It is easy to see that this idea of logical counterfactuals is unsatisfactory. For one, no good account of them has yet been given. For two, there is a sense in which no account could be given; reasoning about logically incoherent worlds can only be so extensive before running into logical contradiction.
I’ve been doing some work on this topic, and I am seeing two schools of thought on how to deal with the problem of logical contradictions you mention. To explain these, I’ll use an example counterfactual not involving agents and free will. Consider the counterfactual sentence: `if the vase had not been broken, the floor would not have been wet’. Now, how can we compute a truth value for this sentence?

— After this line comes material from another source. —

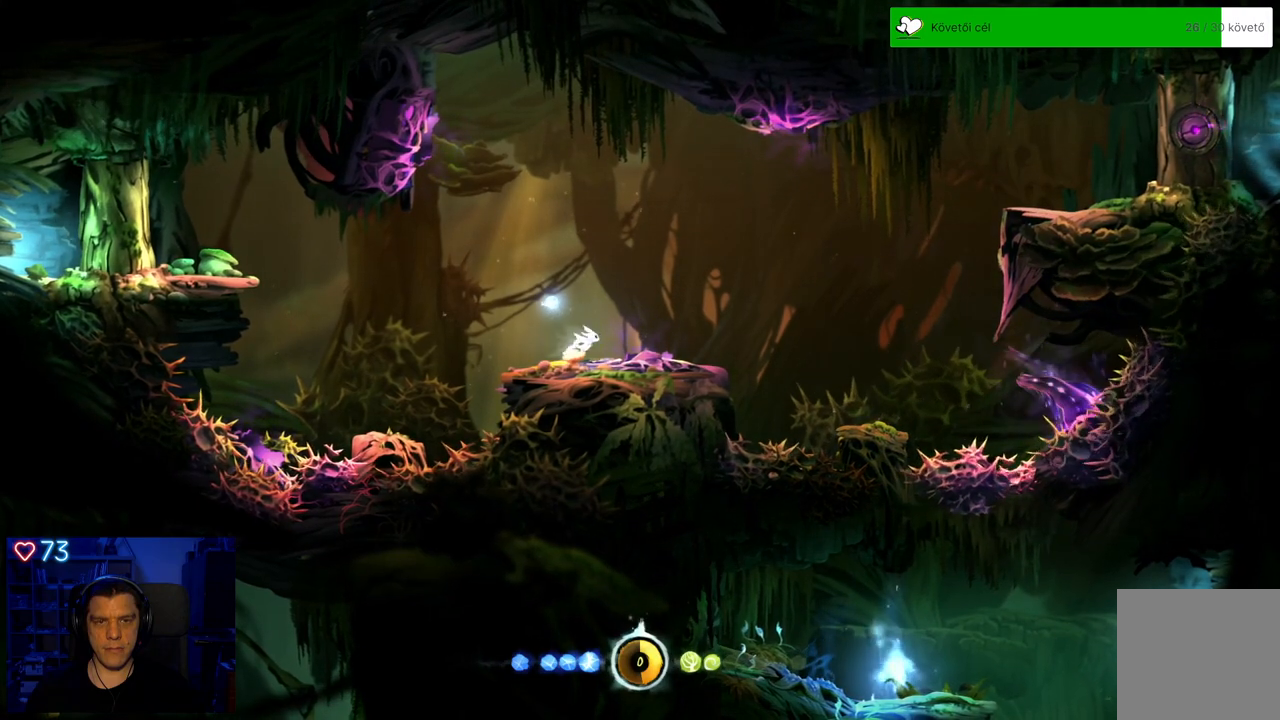
{"buttons": [], "left_stick": "center", "right_stick": "center", "events": [[383, "X", "down"], [383, "left_stick", "center"], [467, "X", "up"]]}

School of thought 1 proceeds as follows: we know various facts about the world, like that the vase is broken and that the floor is wet. We also know general facts about vases, breaking, water, and floors. Now we add the extra fact that the vase is not broken to our knowledge base. Based on this extended body of knowledge, we compute the truth value of the claim ‘the floor is not wet’. Clearly, we are dealing with a knowledge base that contains mutually contradictory facts: the vase is both broken and it is not broken. Under normal mathematical systems of reasoning, this will allow us to prove any claim we like: the truth value of any sentence becomes 1, which is not what we want. Now, school 1 tries to solve this by coming up with new systems of reasoning that are tolerant of such internal contradictions, systems that will make computations that will produce the ‘obviously true’ conclusions only, of that will derive the `obviously true’ conclusions before deriving the `obviously false’ ones, or that compute probabilistic truth values such a way that those of the `obviously true’ conclusions are higher. In MIRI terminology, I believe this approach goes under the heading ‘decision theory’. I also interpret the two alternative solutions you mention above as following this school of thought. Personally, I find this solution approach not very promising or compelling.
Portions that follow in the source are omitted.